Endemic sex discrimination takes its toll on the Indian economy, with the absence of women in the workforce, an imbalanced sex ratio, and social prejudices holding back a boon for India’s GDP.
According to a report published recently in The Print, almost 120 million women who have at least a secondary education do not participate in the workforce. The consequence is that India’s GDP is missing out on more than Rs 30 lakh crore and the chance for a more educated workforce. Even if only half of the 120 million educated women without a job received one, The Print reports, the share of workers with secondary-level education would increase to 46 percent from the current figure of just 33 percent. Yet, in the last decade, women’s participation in the workforce has stagnated at best and, at worst, declined.
This is not for lack of willingness on women’s part to enter the workforce. Their participation would jump to almost eighty percent if every woman willing to take up a paid job were to receive one. Despite this, labour participation for women stands at a mere 23 percent. Only Saudi Arabia records fewer women in the workplace than India among the G20 nations.
There is a clear economic incentive for India to mobilise its working-age female population but numerous barriers rooted in sex discrimination stand in its way. Societal attitudes which disapprove of women who work and a belief that starting a family ought to be prioritised before starting a career are among the issues which hold India back in mobilising its working age female population.
Furthermore, there is often systemic gender bias within the workplace. There is a wage gap in India, with women earning on average between 35 percent and 85 percent of their male counterparts’ wages depending on the field of work and education level. Women are, as a report published last year pointed out, “highly over-represented in the low value-added industries as well as occupations, such as agriculture, textiles, and domestic service.”
In some sectors the wage gap is closing but it is still there. The fact that women account for the overwhelming majority of unpaid care work and a lack of employment opportunities for them exacerbates the issue and furthers the economic loss sex discrimination is inflicting on India.
This is to say nothing of India’s sex ratio, which is heavily imbalanced and means that the country is missing 63 million girls and women. Cultural preferences for sons over daughters means that there are fewer women than there should be, thanks to practices such as sex-selective abortion (which is illegal but remains widespread) and even infanticide as the recent case of a newborn girl buried alive in Uttar Pradesh shows. When this is combined with the gender norms by which women are often expected to abide, the factors contributing to the hampered ability of women to participate in paid work become increasingly apparent.

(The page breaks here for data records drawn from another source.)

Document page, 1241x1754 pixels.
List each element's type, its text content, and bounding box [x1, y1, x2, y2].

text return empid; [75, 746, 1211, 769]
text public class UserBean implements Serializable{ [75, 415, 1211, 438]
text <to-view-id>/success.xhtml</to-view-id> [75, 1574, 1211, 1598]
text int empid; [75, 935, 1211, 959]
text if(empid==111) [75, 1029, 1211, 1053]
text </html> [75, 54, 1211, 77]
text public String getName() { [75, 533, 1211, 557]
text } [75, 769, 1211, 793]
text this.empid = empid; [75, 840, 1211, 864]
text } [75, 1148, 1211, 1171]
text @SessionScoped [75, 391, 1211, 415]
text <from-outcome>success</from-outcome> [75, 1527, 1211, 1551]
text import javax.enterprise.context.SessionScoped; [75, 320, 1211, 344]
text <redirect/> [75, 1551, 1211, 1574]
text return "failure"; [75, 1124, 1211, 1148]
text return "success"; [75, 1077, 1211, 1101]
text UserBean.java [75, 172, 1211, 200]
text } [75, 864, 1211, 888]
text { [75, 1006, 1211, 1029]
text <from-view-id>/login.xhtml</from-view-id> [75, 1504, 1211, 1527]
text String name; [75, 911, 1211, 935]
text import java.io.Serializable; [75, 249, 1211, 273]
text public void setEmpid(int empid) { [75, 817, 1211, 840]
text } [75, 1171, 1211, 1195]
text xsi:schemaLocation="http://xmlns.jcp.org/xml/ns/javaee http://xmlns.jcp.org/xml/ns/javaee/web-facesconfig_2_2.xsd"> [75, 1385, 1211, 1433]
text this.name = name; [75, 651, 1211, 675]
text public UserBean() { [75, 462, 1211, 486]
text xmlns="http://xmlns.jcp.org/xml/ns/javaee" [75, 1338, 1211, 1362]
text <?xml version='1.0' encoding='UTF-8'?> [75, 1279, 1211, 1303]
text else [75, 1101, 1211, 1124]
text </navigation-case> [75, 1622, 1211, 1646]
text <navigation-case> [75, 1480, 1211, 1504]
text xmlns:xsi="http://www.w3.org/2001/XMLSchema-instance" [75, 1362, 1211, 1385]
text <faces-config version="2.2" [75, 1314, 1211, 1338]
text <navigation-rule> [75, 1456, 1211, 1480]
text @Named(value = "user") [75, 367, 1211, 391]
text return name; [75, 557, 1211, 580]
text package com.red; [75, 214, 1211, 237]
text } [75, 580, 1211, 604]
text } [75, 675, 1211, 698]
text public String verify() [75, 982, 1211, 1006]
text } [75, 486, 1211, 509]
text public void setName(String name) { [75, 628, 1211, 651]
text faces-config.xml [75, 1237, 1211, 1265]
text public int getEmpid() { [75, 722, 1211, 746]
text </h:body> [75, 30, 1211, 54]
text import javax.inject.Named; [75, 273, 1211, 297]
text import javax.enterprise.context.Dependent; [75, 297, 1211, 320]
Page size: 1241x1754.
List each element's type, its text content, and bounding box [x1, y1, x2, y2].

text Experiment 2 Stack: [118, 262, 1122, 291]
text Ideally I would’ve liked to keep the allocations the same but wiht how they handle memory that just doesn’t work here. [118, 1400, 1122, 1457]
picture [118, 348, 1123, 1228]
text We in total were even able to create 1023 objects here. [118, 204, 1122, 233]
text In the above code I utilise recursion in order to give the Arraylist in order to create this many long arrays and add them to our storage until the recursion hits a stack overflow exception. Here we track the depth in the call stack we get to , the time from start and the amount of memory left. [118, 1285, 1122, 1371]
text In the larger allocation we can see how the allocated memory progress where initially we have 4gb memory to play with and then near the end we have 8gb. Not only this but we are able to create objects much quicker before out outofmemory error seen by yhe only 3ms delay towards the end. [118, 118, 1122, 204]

Sex discrimination in India points to a contrast within the country of the status of women and girls at different levels of the socioeconomic ladder. Think of political empowerment. Nirmala Sitharaman became the country’s Union Finance Minister earlier this year – the first woman to hold the position full-time and the second woman to hold it overall. A woman has served as Prime Minister of India and as President of India. Sixteen women in thirteen states have served as Chief Ministers. In addition, when discussing the workforce, it is worth noting that six Indian female billionaires featured in this year’s Forbes list of the world’s richest people. Yet, as The Atlantic pointed out in 2013, “modern India somehow manages to be, at the same time, the land of Indira Gandhi and Mother Theresa and of child brides and dowry deaths.”
Yet sexism and misogyny continue to be spectres hovering over Indian society. India’s continued imbalanced sex ratio is indicative of this; the same is true of the absence of women in the workplace, restrictions on abortion which drive many to seek them out in unsafe environments, and a relative epidemic of sexual violence in the country which commentators have linked to systemic bias and prejudice. The fear of violence and abuse, too, frustrates women’s efforts to enter the workforce. As The Print points out, safety is a major concern for female workers who have to commute.
“More often than not, when Indian women decide to take up work, the calculation includes an additional item: The cost of safe travel,” The Print writes. “A typical educated, urban working woman with a child loses over fifteen percent of [her] salary to the gender pay gap and about one-sixth to childcare. Her commute is more expensive than her male counterparts, because she chooses safer options like grabbing a taxi at night from the train station to her home, rather than walking. For a woman, the act of working is an expensive one.”
It is clear that the failure to open up pathways for women to enter the workforce is taking a financial toll. At a time when the government is seeking to empower girls and women, addressing the employment gap and issues therein are essential for the nation’s societal and economic good.